Which lines of the records contain the word "Signaler"? Copy each one.

====== Supplied material ======

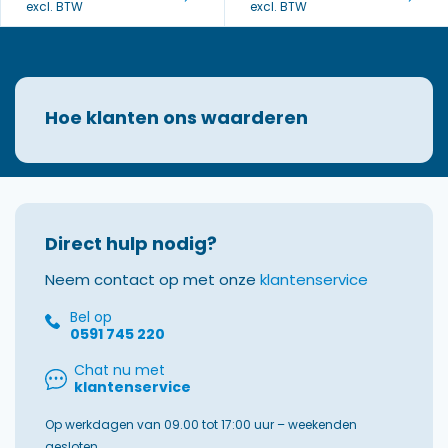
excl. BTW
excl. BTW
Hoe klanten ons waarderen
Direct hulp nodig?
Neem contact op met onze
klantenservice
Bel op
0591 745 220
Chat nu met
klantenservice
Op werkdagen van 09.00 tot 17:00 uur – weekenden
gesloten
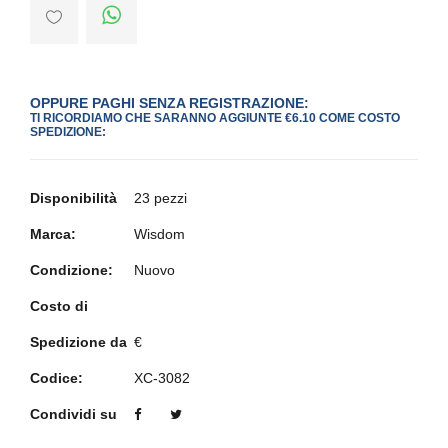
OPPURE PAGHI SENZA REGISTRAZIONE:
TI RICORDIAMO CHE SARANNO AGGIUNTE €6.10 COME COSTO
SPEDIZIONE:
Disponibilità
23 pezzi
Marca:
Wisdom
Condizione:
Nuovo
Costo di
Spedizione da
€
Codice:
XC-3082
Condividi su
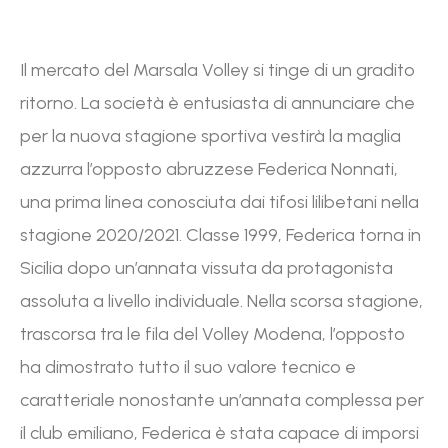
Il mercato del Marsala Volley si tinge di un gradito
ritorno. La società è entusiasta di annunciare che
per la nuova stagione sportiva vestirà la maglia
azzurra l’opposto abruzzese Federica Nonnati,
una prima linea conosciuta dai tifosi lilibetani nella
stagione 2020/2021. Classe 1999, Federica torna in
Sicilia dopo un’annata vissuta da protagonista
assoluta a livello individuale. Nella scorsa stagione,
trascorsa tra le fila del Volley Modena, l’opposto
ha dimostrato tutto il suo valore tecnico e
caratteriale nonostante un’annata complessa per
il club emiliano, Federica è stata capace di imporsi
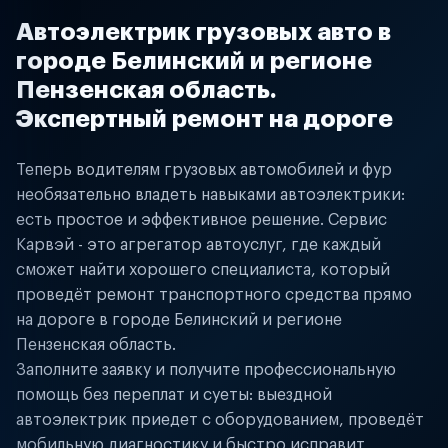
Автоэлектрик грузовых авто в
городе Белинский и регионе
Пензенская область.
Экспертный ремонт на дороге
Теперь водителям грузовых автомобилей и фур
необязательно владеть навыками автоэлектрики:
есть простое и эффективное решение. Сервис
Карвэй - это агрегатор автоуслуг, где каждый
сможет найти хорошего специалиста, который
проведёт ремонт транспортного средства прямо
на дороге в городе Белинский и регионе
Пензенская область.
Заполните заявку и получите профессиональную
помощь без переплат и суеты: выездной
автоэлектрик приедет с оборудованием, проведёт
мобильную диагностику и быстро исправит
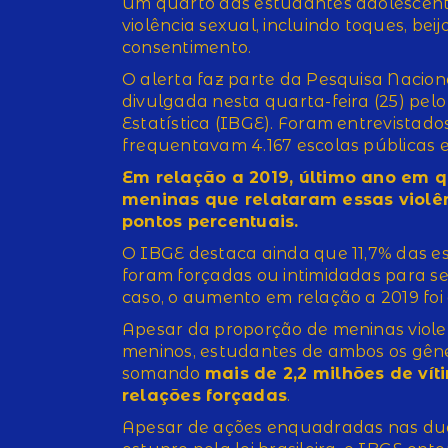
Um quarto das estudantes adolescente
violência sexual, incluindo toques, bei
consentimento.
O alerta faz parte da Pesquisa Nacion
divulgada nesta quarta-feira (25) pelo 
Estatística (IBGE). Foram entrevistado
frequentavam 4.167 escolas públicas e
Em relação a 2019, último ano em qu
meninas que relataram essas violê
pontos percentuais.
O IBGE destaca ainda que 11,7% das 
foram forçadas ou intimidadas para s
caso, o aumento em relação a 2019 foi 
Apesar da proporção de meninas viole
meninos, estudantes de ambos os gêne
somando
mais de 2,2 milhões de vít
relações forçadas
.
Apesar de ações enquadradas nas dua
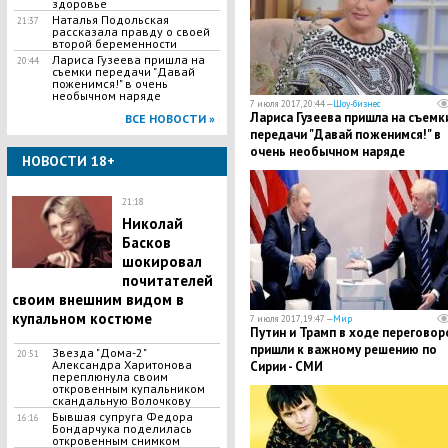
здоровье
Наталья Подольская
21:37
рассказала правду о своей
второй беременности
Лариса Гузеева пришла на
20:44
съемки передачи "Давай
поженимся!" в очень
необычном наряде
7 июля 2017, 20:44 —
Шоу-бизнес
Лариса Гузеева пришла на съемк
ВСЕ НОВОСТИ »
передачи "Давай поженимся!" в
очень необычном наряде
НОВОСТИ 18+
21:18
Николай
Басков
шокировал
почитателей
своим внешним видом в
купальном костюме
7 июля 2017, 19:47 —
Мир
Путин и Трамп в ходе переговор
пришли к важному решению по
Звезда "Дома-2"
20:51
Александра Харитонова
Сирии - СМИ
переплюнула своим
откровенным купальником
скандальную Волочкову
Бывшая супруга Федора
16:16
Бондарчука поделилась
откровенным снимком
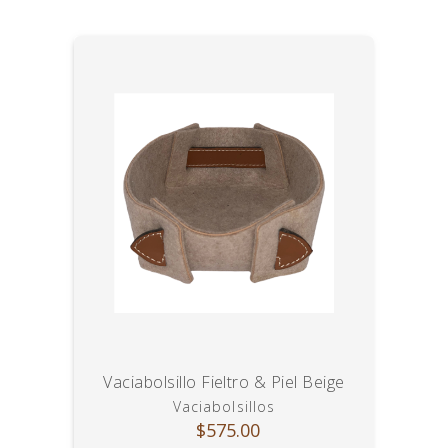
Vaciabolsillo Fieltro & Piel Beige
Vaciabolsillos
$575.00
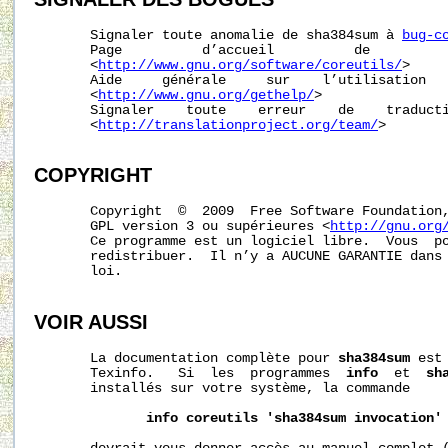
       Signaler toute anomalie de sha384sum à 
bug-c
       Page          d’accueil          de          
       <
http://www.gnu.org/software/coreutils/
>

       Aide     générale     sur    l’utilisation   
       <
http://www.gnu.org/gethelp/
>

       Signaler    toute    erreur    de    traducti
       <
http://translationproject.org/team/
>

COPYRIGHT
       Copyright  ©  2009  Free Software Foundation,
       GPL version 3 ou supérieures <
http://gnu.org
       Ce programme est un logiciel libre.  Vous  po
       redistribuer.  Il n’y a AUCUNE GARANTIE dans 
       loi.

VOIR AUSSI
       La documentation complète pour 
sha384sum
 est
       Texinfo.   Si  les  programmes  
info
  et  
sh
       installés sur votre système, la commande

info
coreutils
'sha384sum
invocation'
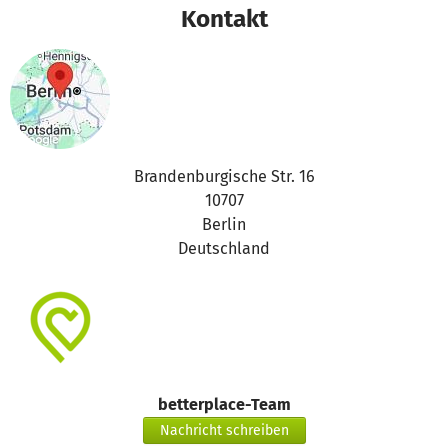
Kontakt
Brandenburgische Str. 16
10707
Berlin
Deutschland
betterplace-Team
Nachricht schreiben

======
====== Supplied material ======

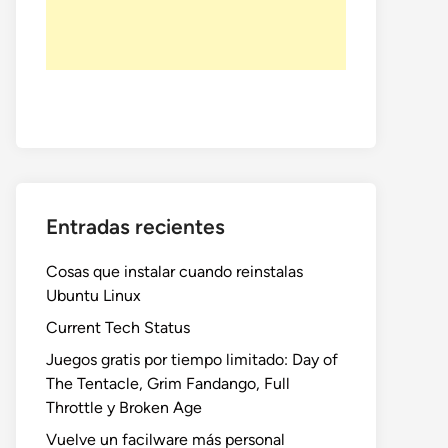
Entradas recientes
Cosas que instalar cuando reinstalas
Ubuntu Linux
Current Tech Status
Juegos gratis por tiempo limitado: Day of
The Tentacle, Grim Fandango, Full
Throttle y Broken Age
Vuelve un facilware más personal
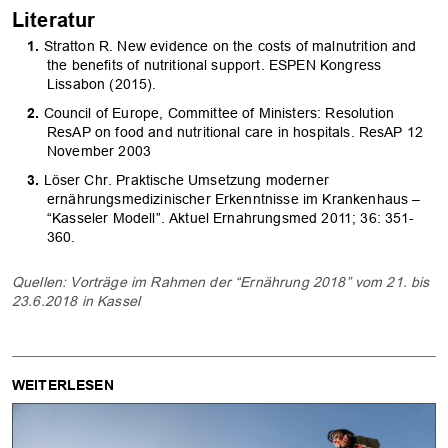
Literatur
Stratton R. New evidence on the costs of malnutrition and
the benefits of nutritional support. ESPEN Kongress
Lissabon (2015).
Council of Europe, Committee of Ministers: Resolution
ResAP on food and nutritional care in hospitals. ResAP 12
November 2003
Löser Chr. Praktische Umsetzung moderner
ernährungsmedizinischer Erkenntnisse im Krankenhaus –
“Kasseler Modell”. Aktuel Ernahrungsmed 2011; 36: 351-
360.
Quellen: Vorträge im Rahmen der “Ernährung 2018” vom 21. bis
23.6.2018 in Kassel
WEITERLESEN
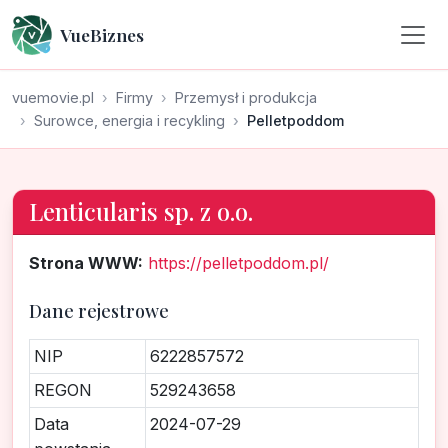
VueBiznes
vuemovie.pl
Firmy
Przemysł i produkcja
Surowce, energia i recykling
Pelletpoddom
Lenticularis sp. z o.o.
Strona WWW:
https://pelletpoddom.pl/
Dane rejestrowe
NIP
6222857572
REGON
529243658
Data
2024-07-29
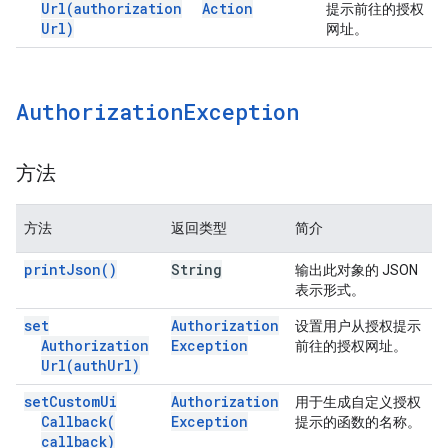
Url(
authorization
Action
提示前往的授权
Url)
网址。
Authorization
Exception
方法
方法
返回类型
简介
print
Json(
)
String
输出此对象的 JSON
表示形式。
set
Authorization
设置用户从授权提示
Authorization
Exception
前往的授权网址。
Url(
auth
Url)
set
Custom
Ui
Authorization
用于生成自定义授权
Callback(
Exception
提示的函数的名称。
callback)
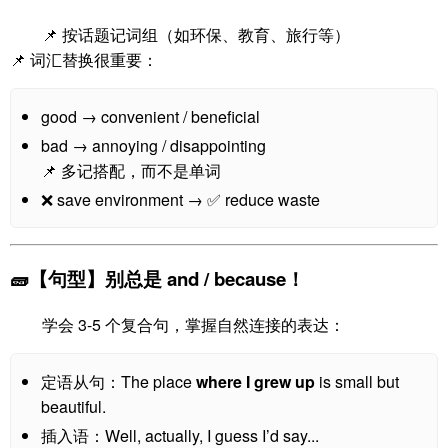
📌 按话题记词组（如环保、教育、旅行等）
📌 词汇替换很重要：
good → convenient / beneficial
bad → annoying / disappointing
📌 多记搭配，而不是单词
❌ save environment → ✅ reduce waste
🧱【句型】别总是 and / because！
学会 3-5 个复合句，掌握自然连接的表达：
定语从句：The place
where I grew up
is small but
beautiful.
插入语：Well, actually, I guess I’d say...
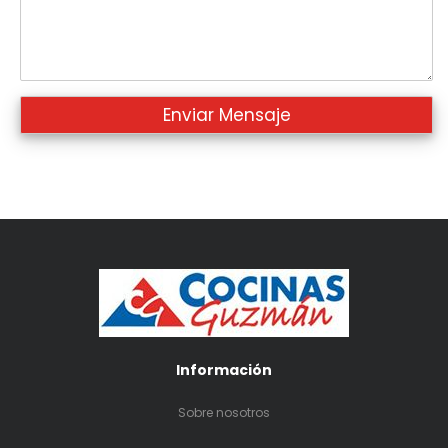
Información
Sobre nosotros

======

(Task result)
       Signaler toute anomalie de sha384sum à 
       Signaler    toute    erreur    de    traducti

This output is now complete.